(Source data)
=== Begin Enclosure ===

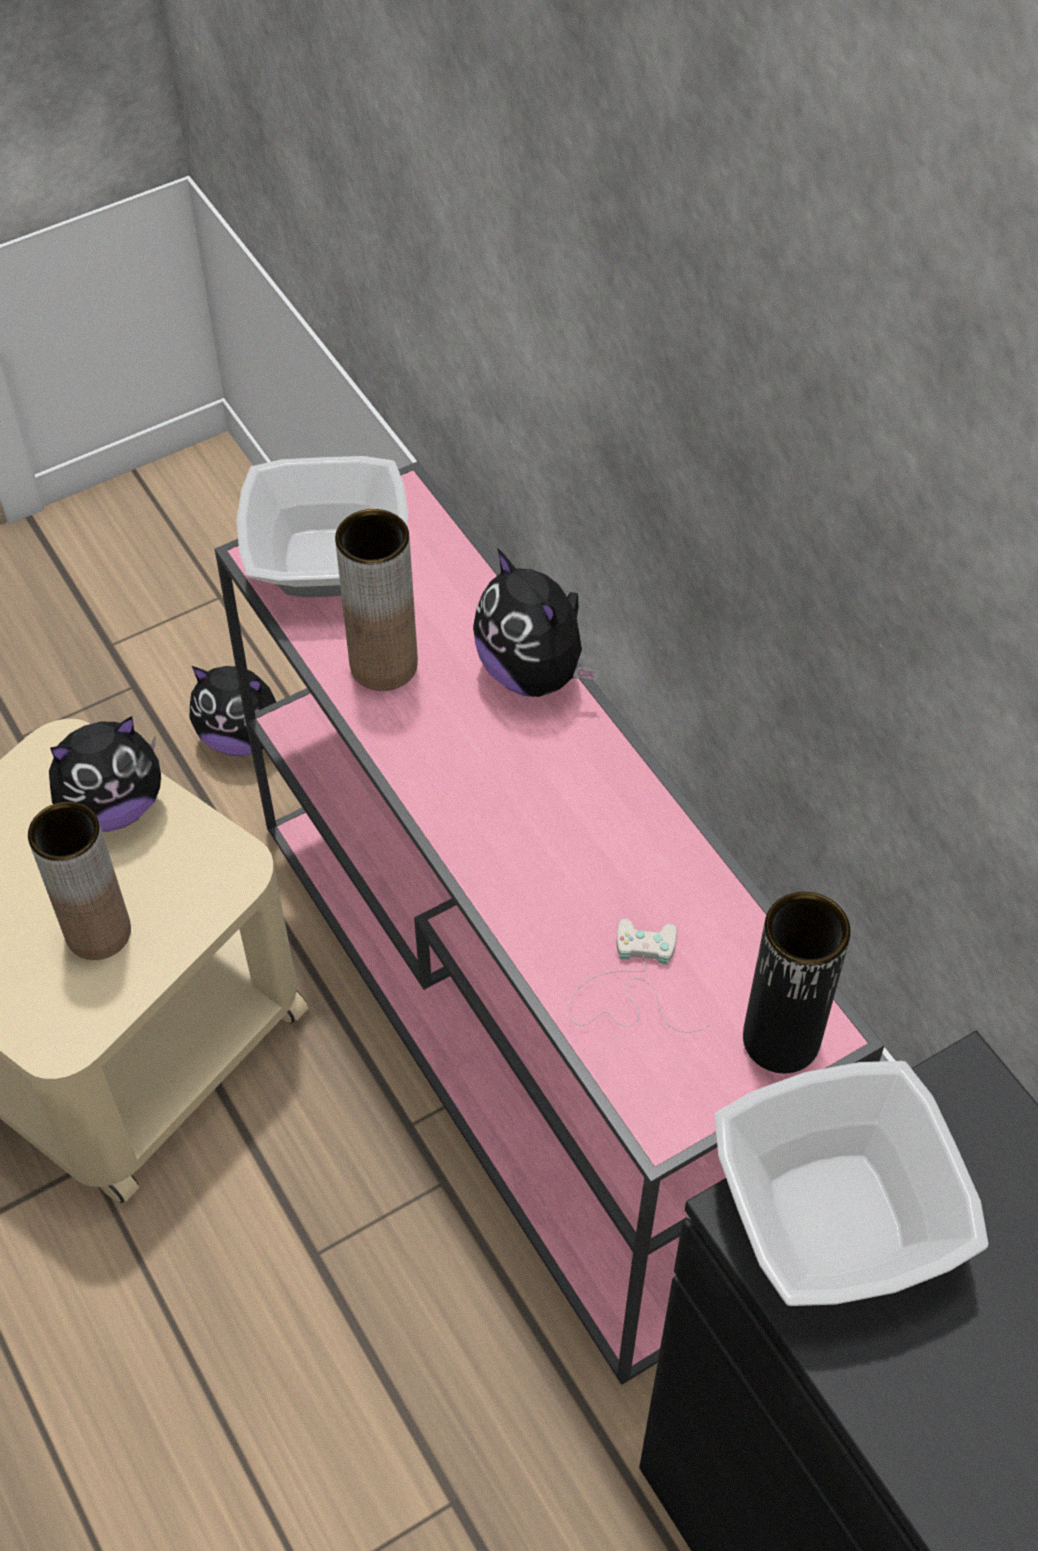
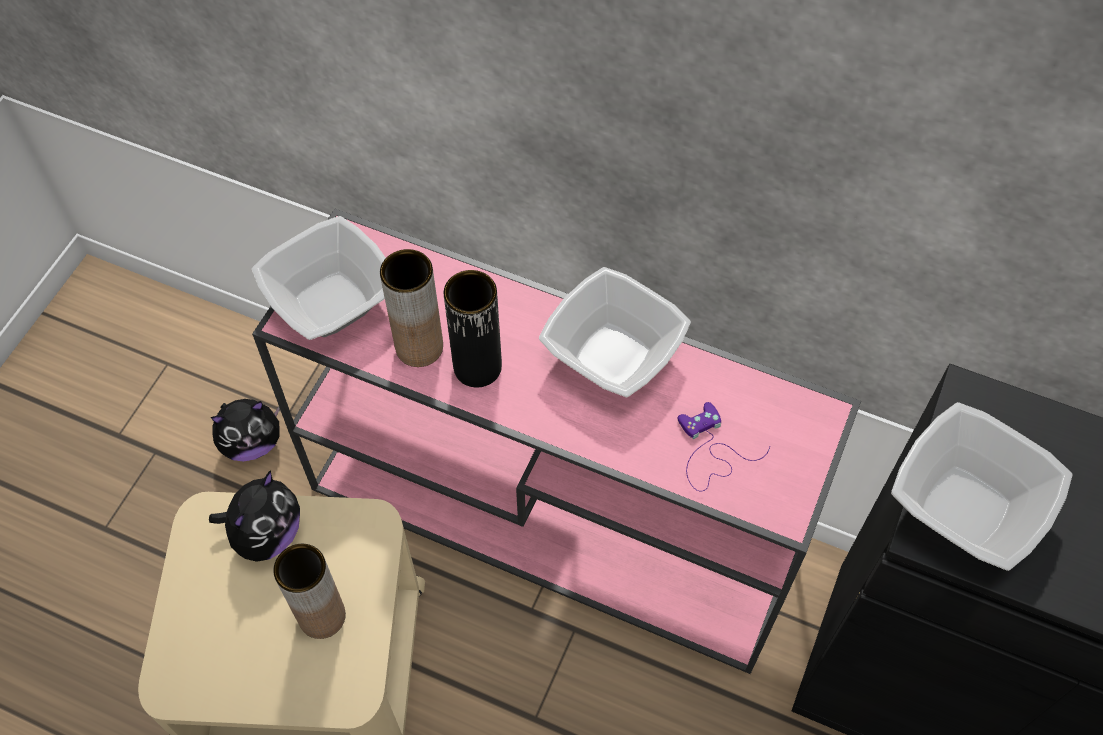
camera: 35 degrees left, 5 degrees up
plush toy [473,548,599,697] -> none
white game controller [569,918,710,1033] -> purple game controller [678,402,770,492]
black vase [743,892,851,1073] -> black vase moved to [444,270,502,388]
none -> bowl [539,267,691,397]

=== End Enclosure ===

▸ **WHAT IS REQUIRED**
Nothing but an exact repeat of the records, pictures excluded, belongs in the answer.

▸ **ANSWER TO THIS EXERCISE**
camera: 35 degrees left, 5 degrees up
plush toy [473,548,599,697] -> none
white game controller [569,918,710,1033] -> purple game controller [678,402,770,492]
black vase [743,892,851,1073] -> black vase moved to [444,270,502,388]
none -> bowl [539,267,691,397]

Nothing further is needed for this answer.